## About this task
Rewrite the lines from the one containing "ausweiten und sich" through the one containing "Für Investoren, Start-ups", inclusive, substituting "Fachkräfte" for "Talente" and leaving everything else unchanged.

## Excerpts from a dataset
========================================================================

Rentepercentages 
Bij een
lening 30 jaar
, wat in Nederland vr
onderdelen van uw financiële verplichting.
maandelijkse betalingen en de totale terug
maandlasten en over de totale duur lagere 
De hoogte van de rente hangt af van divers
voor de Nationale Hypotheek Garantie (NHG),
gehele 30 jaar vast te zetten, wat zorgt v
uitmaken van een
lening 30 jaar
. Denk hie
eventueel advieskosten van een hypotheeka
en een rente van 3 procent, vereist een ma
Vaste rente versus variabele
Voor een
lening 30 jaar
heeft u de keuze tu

========================================================================

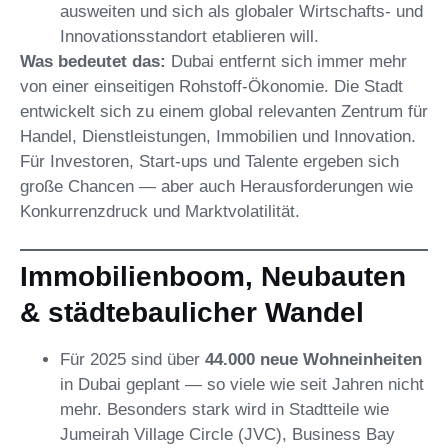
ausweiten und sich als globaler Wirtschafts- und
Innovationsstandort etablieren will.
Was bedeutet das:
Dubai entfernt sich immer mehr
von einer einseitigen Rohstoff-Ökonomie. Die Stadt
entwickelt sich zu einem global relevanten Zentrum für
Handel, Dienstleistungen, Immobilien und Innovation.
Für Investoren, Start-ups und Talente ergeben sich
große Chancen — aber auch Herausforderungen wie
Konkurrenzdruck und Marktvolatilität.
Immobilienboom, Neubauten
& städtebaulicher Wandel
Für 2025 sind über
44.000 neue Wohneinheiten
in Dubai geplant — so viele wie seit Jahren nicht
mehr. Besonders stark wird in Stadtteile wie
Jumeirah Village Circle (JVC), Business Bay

========================================================================

## Result for this exercise
ausweiten und sich als globaler Wirtschafts- und
Innovationsstandort etablieren will.
Was bedeutet das:
Dubai entfernt sich immer mehr
von einer einseitigen Rohstoff-Ökonomie. Die Stadt
entwickelt sich zu einem global relevanten Zentrum für
Handel, Dienstleistungen, Immobilien und Innovation.
Für Investoren, Start-ups und Fachkräfte ergeben sich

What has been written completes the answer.